RETRAITES: les « partenaires sociaux » s'entendent sur le dos des salariés et des retraités
Les bien nommés « partenaires sociaux » viennent de s'entendre sur le dos des salariés et des retraités. L'accord qu'ils ont conclu va appauvrir un peu plus 18 millions de salariés et 11,5 millions de retraités du secteur privé au seul profit d'une minorité, le capital dont les intérêts étaient représentés par le MEDEF. Le gouvernement a veillé particulièrement à ce que cet accord corresponde à ses projets.
Gouvernement et MEDEF voulaient une baisse des pensions versées aux retraités. Ils ont obtenu satisfaction. Malgré l'inflation officielle de 1 %, les retraites complémentaires ne vont augmenter que de 0,5 %, soit 0,5 % (selon l'indice des prix sous estimé) de baisse de pouvoir d'achat des retraités qui s'ajouteront aux 0,3 % ponctionnés dès le mois de mai.
Toutes les organisations syndicales voulaient une hausse des cotisations versées aux régimes des retraites complémentaires. Ils l'ont obtenue. Pour rappel une part de ces cotisations est prélevée sur le salaire, l'autre part est versée par les patrons sur les profits qu'ils réalisent et qui sont le fruit du travail des salariés.
Ces « négociations » qui durent depuis plusieurs semaines ont permis au gouvernement, au MEDEF, à l’UMP, au PS et d’autres partis politiques de nous rebattre les oreilles sur le péril qui menace les retraites, le déficit des caisses de retraites complémentaires, le vieillissement de la population etc... Une intox qui a gommé l'existence des fonds de réserve des dites caisses complémentaires, les pertes de cotisations dues au taux de chômage (10%) et surtout les profits du capital. Celui-ci sort gagnant. La population perdante.

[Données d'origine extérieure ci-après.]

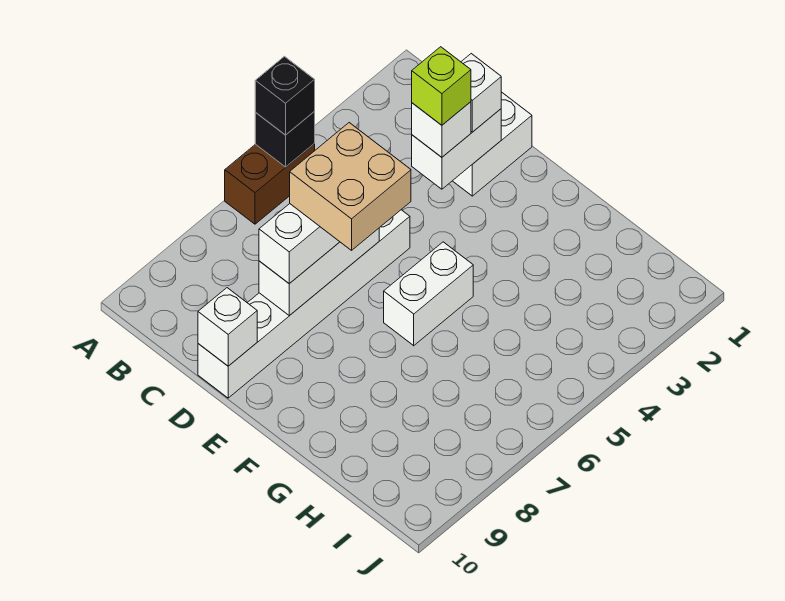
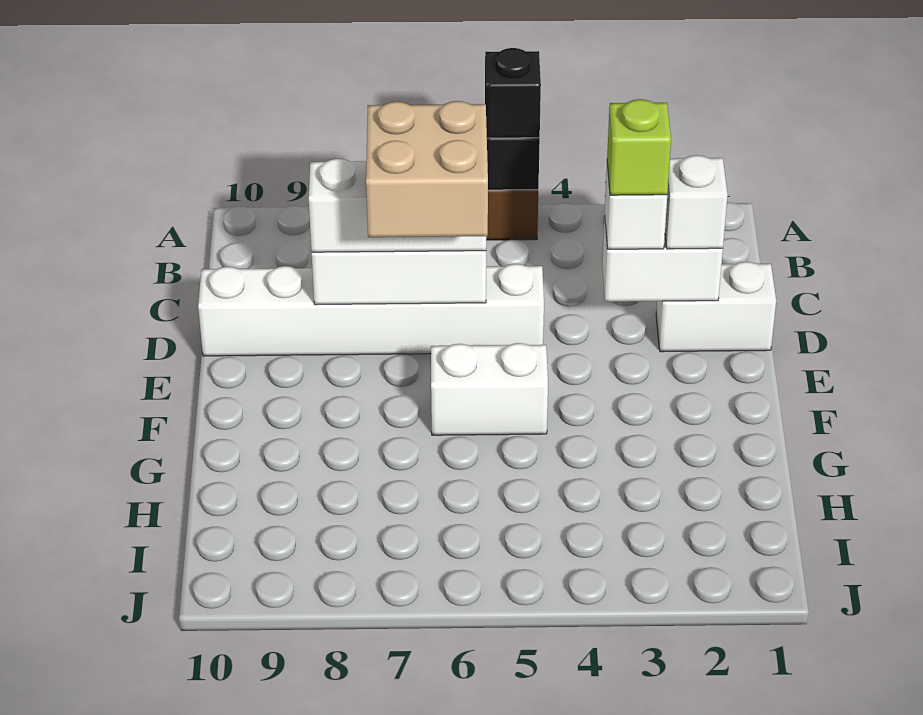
white 1x1 brick [198,288,257,366] -> none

Les confédérations syndicales se sont compromises encore plus dans la collaboration de classe. Le représentant de la CFDT comme il fallait s’y attendre a été un artisan essentiel de cet accord, suivit par celui de FO. La CGT s'est montrée « réticente » et encore...
Quant au gouvernement, c'est une aubaine pour lui. Son objectif de réserver cette année le même sort au régime général des retraites est facilité. Ainsi le nombre d'annuités, l'âge de départ, le montant des cotisations et celui des pensions vont être sur la sellette très rapidement.
Mais sur le fond le capital veut faire la peau à la retraite par répartition de la sécu, la réduire à une peau de chagrin. Faire la peau également aux retraites complémentaires et imposer les assurances privées et individuelles sur la base de la capitalisation. La retraite constitue pour ces assurances une mine d'or et la misère pour les retraités.
Devant cette offensive la riposte s'impose, une riposte déterminée, et non le renoncement programmé des confédérations syndicales comme ce fut le cas en 2010.